BEGIN STUDY MATERIAL

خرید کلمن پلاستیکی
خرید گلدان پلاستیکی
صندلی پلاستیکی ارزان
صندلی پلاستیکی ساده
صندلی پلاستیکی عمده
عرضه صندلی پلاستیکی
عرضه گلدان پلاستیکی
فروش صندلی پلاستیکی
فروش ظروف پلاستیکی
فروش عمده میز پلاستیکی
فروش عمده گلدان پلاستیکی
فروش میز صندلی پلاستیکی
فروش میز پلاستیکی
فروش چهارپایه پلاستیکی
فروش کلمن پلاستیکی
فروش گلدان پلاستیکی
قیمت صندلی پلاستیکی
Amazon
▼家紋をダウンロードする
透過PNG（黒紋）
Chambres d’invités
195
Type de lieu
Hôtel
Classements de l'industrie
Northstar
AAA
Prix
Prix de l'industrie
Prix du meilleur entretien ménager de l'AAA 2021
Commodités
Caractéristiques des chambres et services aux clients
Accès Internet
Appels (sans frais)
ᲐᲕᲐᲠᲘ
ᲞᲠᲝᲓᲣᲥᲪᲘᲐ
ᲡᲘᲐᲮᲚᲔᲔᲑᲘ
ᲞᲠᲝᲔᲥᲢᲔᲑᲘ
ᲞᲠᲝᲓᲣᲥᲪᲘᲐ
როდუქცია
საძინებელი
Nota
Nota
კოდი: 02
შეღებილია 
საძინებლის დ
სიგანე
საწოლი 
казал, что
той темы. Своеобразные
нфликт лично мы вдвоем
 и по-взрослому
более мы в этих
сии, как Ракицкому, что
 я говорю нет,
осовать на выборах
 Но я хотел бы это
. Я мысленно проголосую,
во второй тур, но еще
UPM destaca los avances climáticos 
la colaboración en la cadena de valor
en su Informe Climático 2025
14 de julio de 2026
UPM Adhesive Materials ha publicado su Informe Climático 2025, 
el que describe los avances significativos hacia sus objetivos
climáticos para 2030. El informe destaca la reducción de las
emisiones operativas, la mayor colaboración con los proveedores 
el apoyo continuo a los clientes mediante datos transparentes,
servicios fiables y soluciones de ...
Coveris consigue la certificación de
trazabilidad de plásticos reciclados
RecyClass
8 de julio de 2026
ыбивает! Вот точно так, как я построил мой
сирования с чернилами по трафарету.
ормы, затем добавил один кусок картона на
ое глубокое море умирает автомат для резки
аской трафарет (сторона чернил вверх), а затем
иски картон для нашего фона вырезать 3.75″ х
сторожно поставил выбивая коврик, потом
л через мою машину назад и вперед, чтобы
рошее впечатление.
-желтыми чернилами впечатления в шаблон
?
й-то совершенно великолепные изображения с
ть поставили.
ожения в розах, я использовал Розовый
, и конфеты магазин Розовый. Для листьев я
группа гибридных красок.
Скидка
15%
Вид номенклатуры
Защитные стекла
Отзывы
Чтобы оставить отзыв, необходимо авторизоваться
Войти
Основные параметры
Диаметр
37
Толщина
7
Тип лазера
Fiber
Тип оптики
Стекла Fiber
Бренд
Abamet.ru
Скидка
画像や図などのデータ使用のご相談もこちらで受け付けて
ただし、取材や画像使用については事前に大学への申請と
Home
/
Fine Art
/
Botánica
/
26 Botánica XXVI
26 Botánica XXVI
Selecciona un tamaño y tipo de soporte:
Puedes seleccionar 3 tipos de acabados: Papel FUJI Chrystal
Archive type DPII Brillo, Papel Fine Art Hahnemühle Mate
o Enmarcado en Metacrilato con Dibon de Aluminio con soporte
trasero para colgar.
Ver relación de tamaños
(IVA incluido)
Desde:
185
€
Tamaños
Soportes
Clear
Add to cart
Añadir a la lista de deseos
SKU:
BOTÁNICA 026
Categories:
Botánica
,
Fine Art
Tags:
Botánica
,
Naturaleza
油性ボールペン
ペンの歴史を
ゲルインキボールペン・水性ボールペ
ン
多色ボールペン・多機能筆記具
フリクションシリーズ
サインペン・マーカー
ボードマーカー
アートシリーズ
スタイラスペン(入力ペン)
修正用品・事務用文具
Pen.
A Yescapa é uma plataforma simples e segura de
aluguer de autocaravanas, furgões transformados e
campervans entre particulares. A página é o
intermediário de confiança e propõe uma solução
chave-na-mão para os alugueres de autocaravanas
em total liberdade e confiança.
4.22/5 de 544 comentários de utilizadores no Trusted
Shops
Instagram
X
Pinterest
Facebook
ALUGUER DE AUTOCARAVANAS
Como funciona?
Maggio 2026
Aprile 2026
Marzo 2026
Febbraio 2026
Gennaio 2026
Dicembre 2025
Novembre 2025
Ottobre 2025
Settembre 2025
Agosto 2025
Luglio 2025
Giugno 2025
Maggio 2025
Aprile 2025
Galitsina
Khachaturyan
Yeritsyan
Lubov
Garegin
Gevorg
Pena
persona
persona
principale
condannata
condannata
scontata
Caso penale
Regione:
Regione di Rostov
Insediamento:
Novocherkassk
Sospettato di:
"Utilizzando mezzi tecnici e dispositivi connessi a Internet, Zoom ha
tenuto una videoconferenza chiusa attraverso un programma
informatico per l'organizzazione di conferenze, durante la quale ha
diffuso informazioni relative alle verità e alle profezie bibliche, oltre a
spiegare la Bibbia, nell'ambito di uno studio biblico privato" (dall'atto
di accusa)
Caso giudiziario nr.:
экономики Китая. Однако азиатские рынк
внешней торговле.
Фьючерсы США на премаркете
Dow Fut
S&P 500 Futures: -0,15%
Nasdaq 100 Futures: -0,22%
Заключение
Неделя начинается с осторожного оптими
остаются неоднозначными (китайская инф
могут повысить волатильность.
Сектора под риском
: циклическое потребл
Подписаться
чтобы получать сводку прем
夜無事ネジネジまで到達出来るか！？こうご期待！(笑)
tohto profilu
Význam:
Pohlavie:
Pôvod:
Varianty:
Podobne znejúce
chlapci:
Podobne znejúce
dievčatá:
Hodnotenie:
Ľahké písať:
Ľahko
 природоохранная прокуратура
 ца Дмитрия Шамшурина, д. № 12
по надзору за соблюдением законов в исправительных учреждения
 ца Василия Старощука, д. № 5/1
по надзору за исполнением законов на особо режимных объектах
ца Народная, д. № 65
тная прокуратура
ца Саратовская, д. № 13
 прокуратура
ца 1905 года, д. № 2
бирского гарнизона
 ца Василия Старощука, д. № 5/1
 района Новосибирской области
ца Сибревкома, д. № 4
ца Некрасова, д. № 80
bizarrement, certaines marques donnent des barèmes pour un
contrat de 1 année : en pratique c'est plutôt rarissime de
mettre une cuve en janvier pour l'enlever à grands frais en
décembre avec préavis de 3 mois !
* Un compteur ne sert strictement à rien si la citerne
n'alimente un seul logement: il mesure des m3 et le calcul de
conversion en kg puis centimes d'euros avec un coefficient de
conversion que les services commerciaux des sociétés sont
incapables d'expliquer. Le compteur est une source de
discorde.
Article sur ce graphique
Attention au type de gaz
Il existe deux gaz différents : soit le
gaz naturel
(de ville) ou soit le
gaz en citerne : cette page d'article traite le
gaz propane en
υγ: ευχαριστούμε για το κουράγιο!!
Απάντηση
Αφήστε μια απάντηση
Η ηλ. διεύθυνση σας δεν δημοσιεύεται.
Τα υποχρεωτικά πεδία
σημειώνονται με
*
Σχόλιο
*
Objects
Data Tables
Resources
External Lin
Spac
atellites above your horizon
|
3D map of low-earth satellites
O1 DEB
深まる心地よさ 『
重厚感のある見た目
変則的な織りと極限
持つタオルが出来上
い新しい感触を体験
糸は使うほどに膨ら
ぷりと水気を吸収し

END STUDY MATERIAL

_PROBLEM DESCRIPTION_
All lines above that contain the word "прокуратура" are to be copied.

_OUTPUT_
 природоохранная прокуратура
тная прокуратура
 прокуратура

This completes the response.